In the alternative, the plaintiff’s expert opined that the defendant OB was initially made aware of the wife’s abdominal pain and worsening contractions, but he nonetheless failed to recognize these symptoms, diagnose abruption, and order cesarean section before the child’s vital signs worsened, thereby breaching the standard of care (had there been such a timely diagnosis and delivery as required by the standard of care, the child would have survived in reasonable medical probability).
The plaintiff’s expert opined that the defendant OB’s failure to order continuous fetal monitoring resulted in the late detection of worsening vital signs, further delaying the decision to perform a cesarean section. Instead, the defendant OB ordered an ultrasound which resulted in the discontinuation of monitoring for a lengthy interval. An ultrasound may be useful, but it is not reliable enough to consistently diagnose nor exclude abruption. Therefore, valuable time should not be lost in performing an ultrasound examination in the presence of fetal distress. The fetal vital signs deteriorated at some point after the discontinuation of monitoring at 11:43 p.m. If continuous monitoring had been in place, the earlier detection of warning signs would have in reasonable probability led to cesarean delivery before 12:30 a.m.—a time which was not too late to save the child’s life, given the observed fetal heart rate of 120 beats per minute when monitoring resumed at 12:30 a.m.

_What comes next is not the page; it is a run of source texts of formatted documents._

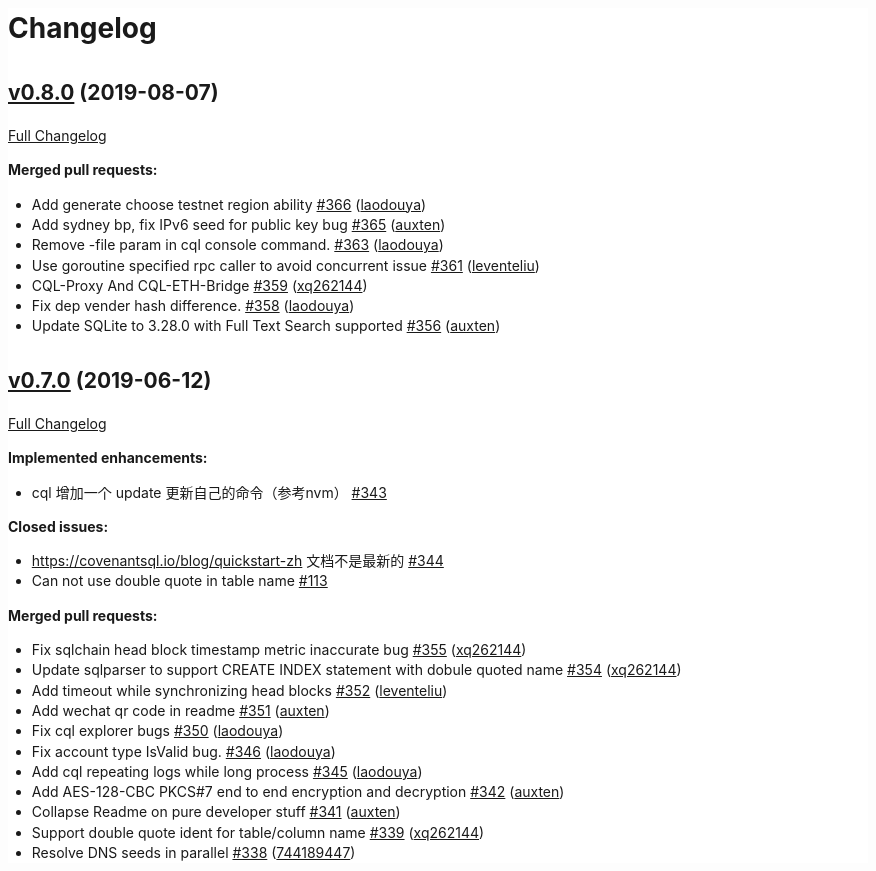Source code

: # Changelog 

## [v0.8.0](https://github.com/CovenantSQL/CovenantSQL/tree/v0.8.0) (2019-08-07)

[Full Changelog](https://github.com/CovenantSQL/CovenantSQL/compare/v0.7.0...v0.8.0)

**Merged pull requests:**

- Add generate choose testnet region ability [\#366](https://github.com/CovenantSQL/CovenantSQL/pull/366) ([laodouya](https://github.com/laodouya))
- Add sydney bp, fix IPv6 seed for public key bug [\#365](https://github.com/CovenantSQL/CovenantSQL/pull/365) ([auxten](https://github.com/auxten))
- Remove -file param in cql console command. [\#363](https://github.com/CovenantSQL/CovenantSQL/pull/363) ([laodouya](https://github.com/laodouya))
- Use goroutine specified rpc caller to avoid concurrent issue  [\#361](https://github.com/CovenantSQL/CovenantSQL/pull/361) ([leventeliu](https://github.com/leventeliu))
- CQL-Proxy And CQL-ETH-Bridge [\#359](https://github.com/CovenantSQL/CovenantSQL/pull/359) ([xq262144](https://github.com/xq262144))
- Fix dep vender hash difference. [\#358](https://github.com/CovenantSQL/CovenantSQL/pull/358) ([laodouya](https://github.com/laodouya))
- Update SQLite to 3.28.0 with Full Text Search supported [\#356](https://github.com/CovenantSQL/CovenantSQL/pull/356) ([auxten](https://github.com/auxten))

## [v0.7.0](https://github.com/CovenantSQL/CovenantSQL/tree/v0.7.0) (2019-06-12)

[Full Changelog](https://github.com/CovenantSQL/CovenantSQL/compare/v0.6.0...v0.7.0)

**Implemented enhancements:**

- cql 增加一个 update 更新自己的命令（参考nvm） [\#343](https://github.com/CovenantSQL/CovenantSQL/issues/343)

**Closed issues:**

-    https://covenantsql.io/blog/quickstart-zh 文档不是最新的 [\#344](https://github.com/CovenantSQL/CovenantSQL/issues/344)
- Can not use double quote in table name [\#113](https://github.com/CovenantSQL/CovenantSQL/issues/113)

**Merged pull requests:**

- Fix sqlchain head block timestamp metric inaccurate bug [\#355](https://github.com/CovenantSQL/CovenantSQL/pull/355) ([xq262144](https://github.com/xq262144))
- Update sqlparser to support CREATE INDEX statement with dobule quoted name [\#354](https://github.com/CovenantSQL/CovenantSQL/pull/354) ([xq262144](https://github.com/xq262144))
- Add timeout while synchronizing head blocks [\#352](https://github.com/CovenantSQL/CovenantSQL/pull/352) ([leventeliu](https://github.com/leventeliu))
- Add wechat qr code in readme [\#351](https://github.com/CovenantSQL/CovenantSQL/pull/351) ([auxten](https://github.com/auxten))
- Fix cql explorer bugs [\#350](https://github.com/CovenantSQL/CovenantSQL/pull/350) ([laodouya](https://github.com/laodouya))
- Fix account type IsValid bug. [\#346](https://github.com/CovenantSQL/CovenantSQL/pull/346) ([laodouya](https://github.com/laodouya))
- Add cql repeating logs while long process [\#345](https://github.com/CovenantSQL/CovenantSQL/pull/345) ([laodouya](https://github.com/laodouya))
- Add AES-128-CBC PKCS\#7 end to end encryption and decryption [\#342](https://github.com/CovenantSQL/CovenantSQL/pull/342) ([auxten](https://github.com/auxten))
- Collapse Readme on pure developer stuff [\#341](https://github.com/CovenantSQL/CovenantSQL/pull/341) ([auxten](https://github.com/auxten))
- Support double quote ident for table/column name [\#339](https://github.com/CovenantSQL/CovenantSQL/pull/339) ([xq262144](https://github.com/xq262144))
- Resolve DNS seeds in parallel [\#338](https://github.com/CovenantSQL/CovenantSQL/pull/338) ([744189447](https://github.com/744189447))
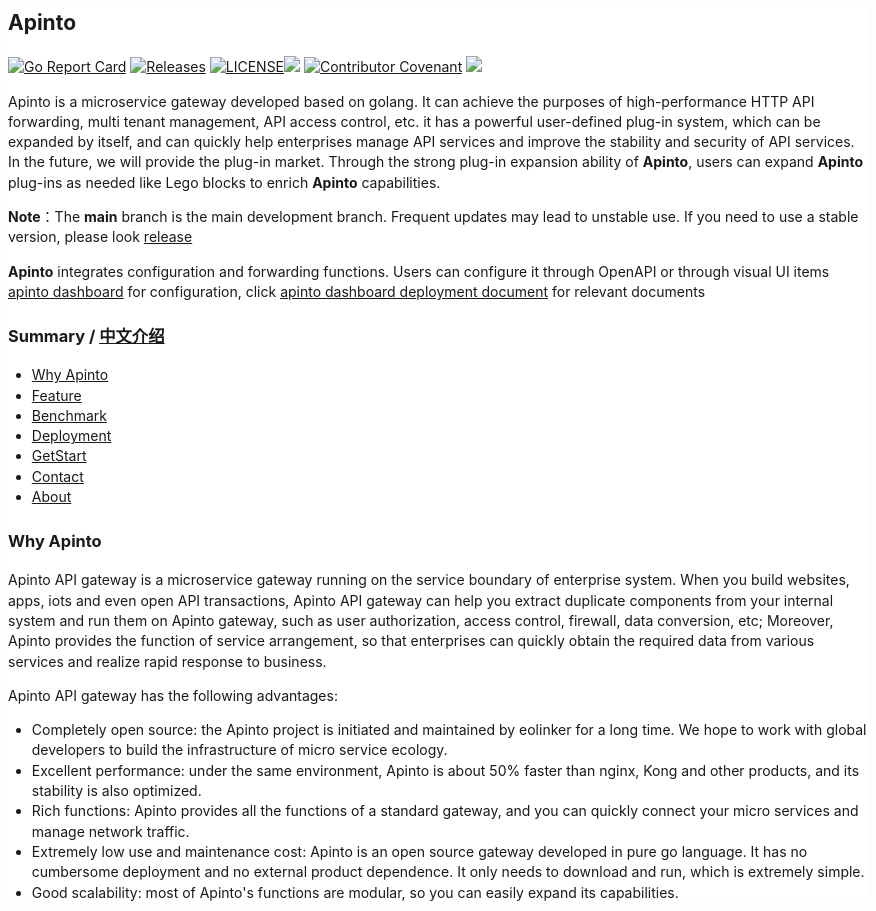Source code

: ## Apinto

[![Go Report Card](https://goreportcard.com/badge/github.com/eolinker/apinto)](https://goreportcard.com/report/github.com/eolinker/apinto) [![Releases](https://img.shields.io/github/release/eolinker/apinto/all.svg?style=flat-square)](https://github.com/eolinker/apinto/releases) [![LICENSE](https://img.shields.io/github/license/eolinker/Apinto.svg?style=flat-square)](https://github.com/eolinker/apinto/blob/main/LICENSE)![](https://shields.io/github/downloads/eolinker/apinto/total)
[![Contributor Covenant](https://img.shields.io/badge/Contributor%20Covenant-2.1-4baaaa.svg)](CODE_OF_CONDUCT.md)
![](http://data.eolinker.com/course/eaC48Js3400ffd03c21e36b3eea434dce22d7877a3194f6.png)

Apinto is a microservice gateway developed based on golang. It can achieve the purposes of high-performance HTTP API forwarding, multi tenant management, API access control, etc. it has a powerful user-defined plug-in system, which can be expanded by itself, and can quickly help enterprises manage API services and improve the stability and security of API services. In the future, we will provide the plug-in market. Through the strong plug-in expansion ability of **Apinto**, users can expand **Apinto** plug-ins as needed like Lego blocks to enrich **Apinto** capabilities.

**Note**：The **main** branch is the main development branch. Frequent updates may lead to unstable use. If you need to use a stable version, please look [release](https://github.com/eolinker/apinto/releases)

**Apinto** integrates configuration and forwarding functions. Users can configure it through OpenAPI or through visual UI items [apinto dashboard](https://github.com/eolinker/apinto-dashboard) for configuration, click [apinto dashboard deployment document](https://help.apinto.com/docs/dashboard/quick/arrange) for relevant documents

### Summary / [中文介绍](./README.md)

- [Why Apinto](#WhyApinto "Why Apinto")
- [Feature](#Feature)
- [Benchmark](#Benchmark)
- [Deployment](#Deployment)
- [GetStart](#GetStart "Get Start")
- [Contact](#Contact)
- [About](#About)

### Why Apinto

Apinto API gateway is a microservice gateway running on the service boundary of enterprise system. When you build websites, apps, iots and even open API transactions, Apinto API gateway can help you extract duplicate components from your internal system and run them on Apinto gateway, such as user authorization, access control, firewall, data conversion, etc; Moreover, Apinto provides the function of service arrangement, so that enterprises can quickly obtain the required data from various services and realize rapid response to business.

Apinto API gateway has the following advantages:

- Completely open source: the Apinto project is initiated and maintained by eolinker for a long time. We hope to work with global developers to build the infrastructure of micro service ecology.
- Excellent performance: under the same environment, Apinto is about 50% faster than nginx, Kong and other products, and its stability is also optimized.
- Rich functions: Apinto provides all the functions of a standard gateway, and you can quickly connect your micro services and manage network traffic.
- Extremely low use and maintenance cost: Apinto is an open source gateway developed in pure go language. It has no cumbersome deployment and no external product dependence. It only needs to download and run, which is extremely simple.
- Good scalability: most of Apinto's functions are modular, so you can easily expand its capabilities.
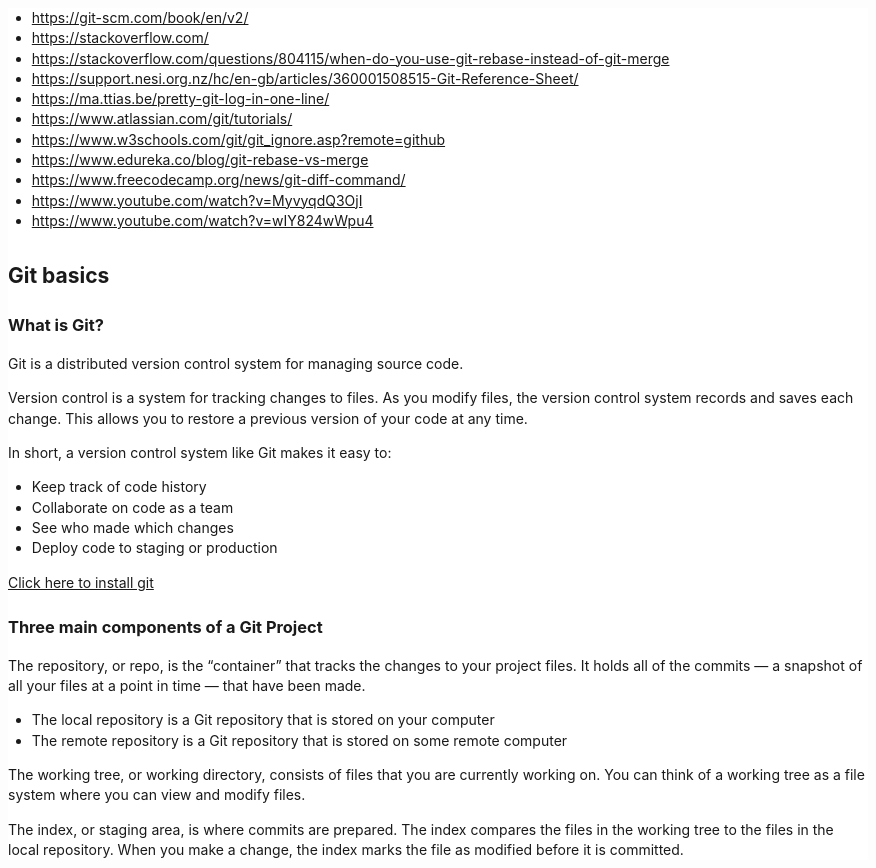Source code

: - <https://git-scm.com/book/en/v2/>
- <https://stackoverflow.com/>
- <https://stackoverflow.com/questions/804115/when-do-you-use-git-rebase-instead-of-git-merge>
- <https://support.nesi.org.nz/hc/en-gb/articles/360001508515-Git-Reference-Sheet/>
- <https://ma.ttias.be/pretty-git-log-in-one-line/>
- <https://www.atlassian.com/git/tutorials/>
- <https://www.w3schools.com/git/git_ignore.asp?remote=github>
- <https://www.edureka.co/blog/git-rebase-vs-merge>
- <https://www.freecodecamp.org/news/git-diff-command/>
- <https://www.youtube.com/watch?v=MyvyqdQ3OjI>
- <https://www.youtube.com/watch?v=wIY824wWpu4>

## Git basics

### What is Git?

Git is a distributed version control system for managing source code.

Version control is a system for tracking changes to files. As you modify files, the version control system records and saves each change. This allows you to restore a previous version of your code at any time.

In short, a version control system like Git makes it easy to:

- Keep track of code history
- Collaborate on code as a team
- See who made which changes
- Deploy code to staging or production

[Click here to install git](https://git-scm.com/downloads)

### Three main components of a Git Project

The repository, or repo, is the “container” that tracks the changes to your project files. It holds all of the commits — a snapshot of all your files at a point in time — that have been made.

- The local repository is a Git repository that is stored on your computer
- The remote repository is a Git repository that is stored on some remote computer

The working tree, or working directory, consists of files that you are currently working on. You can think of a working tree as a file system where you can view and modify files.

The index, or staging area, is where commits are prepared. The index compares the files in the working tree to the files in the local repository. When you make a change, the index marks the file as modified before it is committed.
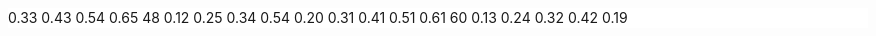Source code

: <td style="text-align:right;">
0.33
</td>
<td style="text-align:right;">
0.43
</td>
<td style="text-align:right;">
0.54
</td>
<td style="text-align:right;">
0.65
</td>
</tr>
<tr>
<td style="text-align:right;">
48
</td>
<td style="text-align:right;">
0.12
</td>
<td style="text-align:right;">
0.25
</td>
<td style="text-align:right;">
0.34
</td>
<td style="text-align:right;">
0.54
</td>
<td style="text-align:right;">
0.20
</td>
<td style="text-align:right;">
0.31
</td>
<td style="text-align:right;">
0.41
</td>
<td style="text-align:right;">
0.51
</td>
<td style="text-align:right;">
0.61
</td>
</tr>
<tr>
<td style="text-align:right;">
60
</td>
<td style="text-align:right;">
0.13
</td>
<td style="text-align:right;">
0.24
</td>
<td style="text-align:right;">
0.32
</td>
<td style="text-align:right;">
0.42
</td>
<td style="text-align:right;">
0.19
</td>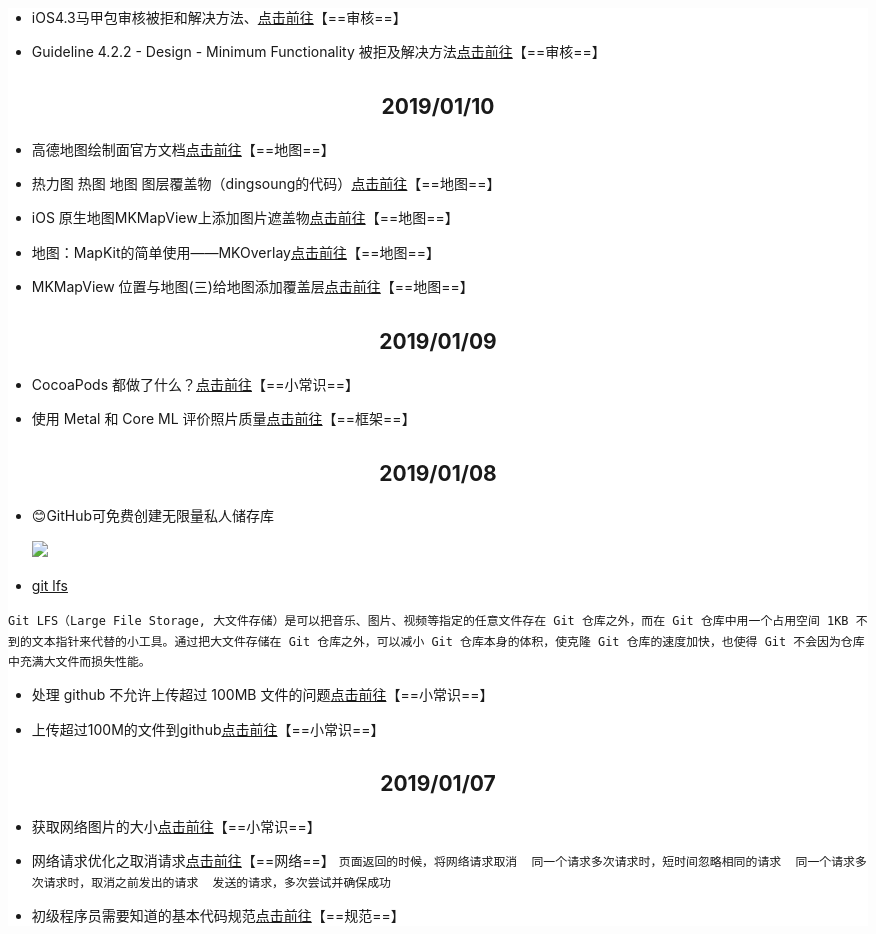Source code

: * iOS4.3马甲包审核被拒和解决方法、[点击前往](https://www.jianshu.com/p/d7cea95bf899)【==审核==】

* Guideline 4.2.2 - Design - Minimum Functionality 被拒及解决方法[点击前往](https://blog.csdn.net/qq_31810357/article/details/84654401)【==审核==】

## <div align=center>2019/01/10</div>
* 高德地图绘制面官方文档[点击前往](https://lbs.amap.com/api/ios-sdk/guide/draw-on-map/draw-plane)【==地图==】

* 热力图 热图 地图 图层覆盖物（dingsoung的代码）[点击前往](http://code.cocoachina.com/u/316271)【==地图==】

* iOS 原生地图MKMapView上添加图片遮盖物[点击前往](https://www.jianshu.com/p/ae11b3dd3486)【==地图==】

* 地图：MapKit的简单使用——MKOverlay[点击前往](https://blog.csdn.net/c13232906050/article/details/47168741)【==地图==】

* MKMapView 位置与地图(三)给地图添加覆盖层[点击前往](https://blog.csdn.net/hmt20130412/article/details/36009093)【==地图==】


## <div align=center>2019/01/09</div>
* CocoaPods 都做了什么？[点击前往](https://mp.weixin.qq.com/s?__biz=MzA5NzMwODI0MA==&mid=2647761981&idx=1&sn=49d0dd19bdb79bf3797756c646aef4ca&chksm=8887df02bff05614bdd422ff39833c9f2c5708ca9861922b968bc97604f59e7aa0d2e1967717&scene=21#wechat_redirect)【==小常识==】

* 使用 Metal 和 Core ML 评价照片质量[点击前往](https://mp.weixin.qq.com/s?__biz=MzA5NzMwODI0MA==&mid=2647761989&idx=1&sn=f9e5cbbaea284a44789e7a6f47c269b6&chksm=8887df7abff0566c1936600e032208201a07f2c53e9b66657ff53bff087a330361f754a3efa5&scene=21#wechat_redirect)【==框架==】


## <div align=center>2019/01/08</div>
* 😊GitHub可免费创建无限量私人储存库

    ![](http://t11.baidu.com/it/u=3027523945,746257153&fm=173&app=49&f=JPEG?w=636&h=394&s=24F0E53201907DCA02E5DCDA000070B1)

* [git lfs](https://git-lfs.github.com)

`Git LFS（Large File Storage, 大文件存储）是可以把音乐、图片、视频等指定的任意文件存在 Git 仓库之外，而在 Git 仓库中用一个占用空间 1KB 不到的文本指针来代替的小工具。通过把大文件存储在 Git 仓库之外，可以减小 Git 仓库本身的体积，使克隆 Git 仓库的速度加快，也使得 Git 不会因为仓库中充满大文件而损失性能。`

* 处理 github 不允许上传超过 100MB 文件的问题[点击前往](http://www.liuxiao.org/2017/02/git-处理-github-不允许上传超过-100mb-文件的问题/)【==小常识==】

* 上传超过100M的文件到github[点击前往](https://www.jianshu.com/p/f8339c74fbe3)【==小常识==】

## <div align=center>2019/01/07</div>
* 获取网络图片的大小[点击前往](http://www.cocoachina.com/ios/20181210/25770.html)【==小常识==】

* 网络请求优化之取消请求[点击前往](https://juejin.im/post/5c04fb896fb9a04a016413b0)【==网络==】
`页面返回的时候，将网络请求取消 
同一个请求多次请求时，短时间忽略相同的请求 
同一个请求多次请求时，取消之前发出的请求 
发送的请求，多次尝试并确保成功`

* 初级程序员需要知道的基本代码规范[点击前往](http://www.cocoachina.com/ios/20181203/25675.html)【==规范==】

The Texas Appellate Court held that the trial court could have reasonably concluded that the detailed opinions in the plaintiff’s expert’s report informed the defendant OB of the conduct called into question and provided a basis to show the claim’s merit: it was not arbitrary or unreasonable for the trial court to conclude that the report constituted a good faith effort to provide a fair summary of the expert’s opinions on breach and causation, the only two elements challenged by the defendant OB.